Boy To Hero In A Daring Maritime Adventure

Pinterest - Albert Butler - Napoleonic Wars at Sea

For the past week I’ve been sailing the seas up and down the French and Spanish coastlines, with sails snapping from their masts in high winds, crew crawling the rigging like ants, seemingly suspended in midair. Officers hollering orders I couldn’t possibly understand, so lost in the wind to my untrained ears. And then the cannons are readied to engage with the enemy ships closing in. . . .

Sounds thrilling, aye?

It’s a timeless naval adventure forever immortalized within the pages of several novels come to life in the 1998 A&E production of Horatio Hornblower. It’s not the first time I’ve sailed these seas; I was onboard when it first aired, and I’m just as fascinated with it now as I was then.

Horatio Hornblower Collector's Edition - Amazon
Having never read the C.S. Forester novels, it’s only through this made-for-TV show that the intrepid naval officer Hornblower and I became acquainted. I’m always on the lookout for a good period flick and those with plots set entirely during the Napoleonic Wars are rare. If you are familiar with the novels and if I’ve convinced you to check out this TV adaptation, you can tell me how closely they compare.

Horatio Hornblower is a man after my own heart, fictional character notwithstanding. The inexperienced 17-year old midshipman who morphs into the skilled, confident, and daring-do leader rockets in distinction and rank. He is tested in everything he comes to value; integrity, courage, duty to England while striving to emulate his commanding officers.

I must admit his handsome looks (played by Welsh actor Ioan Gruffudd) complete with proper military bearing while standing on the quarterdeck in his royal blue uniform cuts an admirable figure and make those eight episodes fly by!

Curious to know more about the Royal Navy wunderkind plucked from a writer's imagination, a quick online search revealed that his naval career extended far beyond the adventures featured in this 1998 series. Hornblower dealt with bullies, fought a duel, remained stalwart in battle, languished in a Spanish prison, saw the guillotine in action, endured the injustice of a paranoid commander, skirted around the dangers of mutiny, and once stared down a court martial trial! He even had roles in diplomatic strategies. And that’s just what we see in this TV show! It’s exhilarating action and overwhelmingly the series you should be watching.

To be a British officer one had to purchase a commission or have influential connections. Unfortunately this privilege didn’t guarantee effective leaders or even good officers. Horatio may have been poor and without connections but he was educated and a natural born leader, relying on skill and daring to advance his way through the ranks, earning the admiration and respect of his peers, crew, and superiors alike. His name and reputation soon spread like wildfire throughout the British fleet.
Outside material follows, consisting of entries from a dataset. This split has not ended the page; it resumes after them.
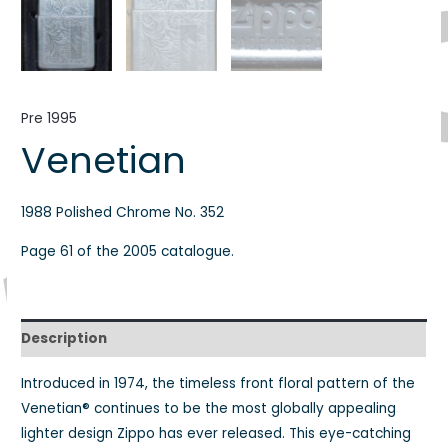
Pre 1995
Venetian
1988 Polished Chrome No. 352
Page 61 of the 2005 catalogue.
Description
Introduced in 1974, the timeless front floral pattern of the
Venetian® continues to be the most globally appealing
lighter design Zippo has ever released. This eye-catching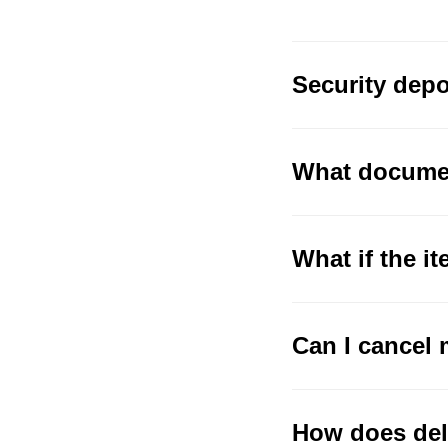
Security dep
What documen
What if the i
Can I cancel 
How does del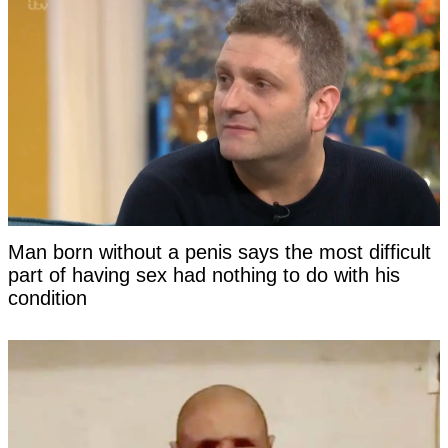
Man born without a penis says the most difficult
part of having sex had nothing to do with his
condition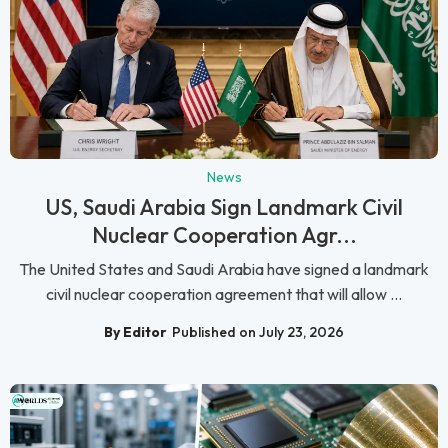
News
US, Saudi Arabia Sign Landmark Civil
Nuclear Cooperation Agr...
The United States and Saudi Arabia have signed a landmark
civil nuclear cooperation agreement that will allow ...
By Editor
Published on July 23, 2026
Okay, thrilling adventures aside, it’s the character development that makes this series shine for me. The transformation of scared boy into confident commander, the friendships he develops with those who serve beside him and most of all, the deep respect between him and his mentor, the ever fair Captain Sir Edward Pellew. It’s watching their father-and-son-like rapport throughout their careers that touches my heart and has stuck with me all these years.

Unexpectedly, Horatio came roaring back to my imagination after having read a novel set in the very same era, which of course had me scrambling to check out my library’s entire 8-disc collection. Lucky me, a one-week binge had never been so sweet!
If you enjoy daring wartime feats of courage and lessons in integrity, honor, and duty watch Horatio Hornblower without delay. Share this gem with your kids, your grandkids. Bring history alive to their imaginations and inspiration to their hearts. Even a bit of entertainment can make the biggest impressions.


  1. Horatio Hornblower the name conjures up images of a dashing young man who is eager to serve and maintain his majesty's kingdom and honor.

    Regina, you made it all seem so intriguing. Cheers to swashbucklers.

    1. Truly, I cannot recommend this series enough. It's five stars all around.

  2. By the way,that photo is stunning. The water is so blue but those ships look terrifying, there's no way to control them. I could never ever step foot on it. And, I'm a Navy veteran.


    1. Did you know that there are sea cruises on replica ships similar to those pictured? All of the luxury and none of the hardships, of course. I once thought it would be a blast to go on one if I had, like a gazillion dollars, and relive that experience until I saw a documentary on it. Looks lovely but just a little too close to the water.